[Collected data]
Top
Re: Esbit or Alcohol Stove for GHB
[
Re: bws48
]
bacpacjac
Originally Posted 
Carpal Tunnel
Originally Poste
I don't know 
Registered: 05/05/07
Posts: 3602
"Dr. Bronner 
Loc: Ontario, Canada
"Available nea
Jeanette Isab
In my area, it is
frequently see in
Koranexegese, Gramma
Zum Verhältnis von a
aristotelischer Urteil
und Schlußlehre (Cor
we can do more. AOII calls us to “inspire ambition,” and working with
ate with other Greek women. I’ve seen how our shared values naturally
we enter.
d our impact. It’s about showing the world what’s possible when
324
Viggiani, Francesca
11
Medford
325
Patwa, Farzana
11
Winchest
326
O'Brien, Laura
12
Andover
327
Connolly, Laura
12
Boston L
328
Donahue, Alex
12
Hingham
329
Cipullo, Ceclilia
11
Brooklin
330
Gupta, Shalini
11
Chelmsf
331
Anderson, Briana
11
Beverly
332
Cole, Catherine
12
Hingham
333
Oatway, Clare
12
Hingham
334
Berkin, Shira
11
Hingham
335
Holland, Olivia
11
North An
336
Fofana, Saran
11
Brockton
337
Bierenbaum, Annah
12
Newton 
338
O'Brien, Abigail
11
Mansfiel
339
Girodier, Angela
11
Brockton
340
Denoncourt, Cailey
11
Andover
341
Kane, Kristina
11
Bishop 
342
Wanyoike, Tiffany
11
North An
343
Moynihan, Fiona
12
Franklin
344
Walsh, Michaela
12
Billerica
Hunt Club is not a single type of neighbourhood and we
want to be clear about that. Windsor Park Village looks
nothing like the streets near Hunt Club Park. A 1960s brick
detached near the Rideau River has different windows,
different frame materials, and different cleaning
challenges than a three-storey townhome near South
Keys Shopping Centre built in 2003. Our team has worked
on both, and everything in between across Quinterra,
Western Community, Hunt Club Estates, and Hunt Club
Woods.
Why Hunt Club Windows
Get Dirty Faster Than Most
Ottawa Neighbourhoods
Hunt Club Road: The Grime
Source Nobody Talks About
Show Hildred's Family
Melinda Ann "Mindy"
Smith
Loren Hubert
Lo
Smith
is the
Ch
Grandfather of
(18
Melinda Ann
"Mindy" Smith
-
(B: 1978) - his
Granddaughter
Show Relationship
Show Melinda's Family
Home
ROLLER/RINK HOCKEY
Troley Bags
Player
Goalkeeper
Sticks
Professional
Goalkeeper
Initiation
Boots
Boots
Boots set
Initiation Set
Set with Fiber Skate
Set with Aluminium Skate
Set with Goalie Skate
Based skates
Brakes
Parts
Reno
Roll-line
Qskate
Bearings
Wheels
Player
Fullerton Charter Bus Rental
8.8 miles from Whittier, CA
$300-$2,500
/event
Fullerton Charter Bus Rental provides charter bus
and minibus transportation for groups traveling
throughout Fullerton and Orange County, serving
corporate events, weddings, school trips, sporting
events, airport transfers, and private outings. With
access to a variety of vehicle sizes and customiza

→ **PROBLEM DETAILS**: Transcribe every entry word for word.

→ **ANSWER**:
Top
Re: Esbit or Alcohol Stove for GHB
[
Re: bws48
]
bacpacjac
Originally Posted 
Carpal Tunnel
Originally Poste
I don't know 
Registered: 05/05/07
Posts: 3602
"Dr. Bronner 
Loc: Ontario, Canada
"Available nea
Jeanette Isab
In my area, it is
frequently see in
Koranexegese, Gramma
Zum Verhältnis von a
aristotelischer Urteil
und Schlußlehre (Cor
we can do more. AOII calls us to “inspire ambition,” and working with
ate with other Greek women. I’ve seen how our shared values naturally
we enter.
d our impact. It’s about showing the world what’s possible when
324
Viggiani, Francesca
11
Medford
325
Patwa, Farzana
11
Winchest
326
O'Brien, Laura
12
Andover
327
Connolly, Laura
12
Boston L
328
Donahue, Alex
12
Hingham
329
Cipullo, Ceclilia
11
Brooklin
330
Gupta, Shalini
11
Chelmsf
331
Anderson, Briana
11
Beverly
332
Cole, Catherine
12
Hingham
333
Oatway, Clare
12
Hingham
334
Berkin, Shira
11
Hingham
335
Holland, Olivia
11
North An
336
Fofana, Saran
11
Brockton
337
Bierenbaum, Annah
12
Newton 
338
O'Brien, Abigail
11
Mansfiel
339
Girodier, Angela
11
Brockton
340
Denoncourt, Cailey
11
Andover
341
Kane, Kristina
11
Bishop 
342
Wanyoike, Tiffany
11
North An
343
Moynihan, Fiona
12
Franklin
344
Walsh, Michaela
12
Billerica
Hunt Club is not a single type of neighbourhood and we
want to be clear about that. Windsor Park Village looks
nothing like the streets near Hunt Club Park. A 1960s brick
detached near the Rideau River has different windows,
different frame materials, and different cleaning
challenges than a three-storey townhome near South
Keys Shopping Centre built in 2003. Our team has worked
on both, and everything in between across Quinterra,
Western Community, Hunt Club Estates, and Hunt Club
Woods.
Why Hunt Club Windows
Get Dirty Faster Than Most
Ottawa Neighbourhoods
Hunt Club Road: The Grime
Source Nobody Talks About
Show Hildred's Family
Melinda Ann "Mindy"
Smith
Loren Hubert
Lo
Smith
is the
Ch
Grandfather of
(18
Melinda Ann
"Mindy" Smith
-
(B: 1978) - his
Granddaughter
Show Relationship
Show Melinda's Family
Home
ROLLER/RINK HOCKEY
Troley Bags
Player
Goalkeeper
Sticks
Professional
Goalkeeper
Initiation
Boots
Boots
Boots set
Initiation Set
Set with Fiber Skate
Set with Aluminium Skate
Set with Goalie Skate
Based skates
Brakes
Parts
Reno
Roll-line
Qskate
Bearings
Wheels
Player
Fullerton Charter Bus Rental
8.8 miles from Whittier, CA
$300-$2,500
/event
Fullerton Charter Bus Rental provides charter bus
and minibus transportation for groups traveling
throughout Fullerton and Orange County, serving
corporate events, weddings, school trips, sporting
events, airport transfers, and private outings. With
access to a variety of vehicle sizes and customiza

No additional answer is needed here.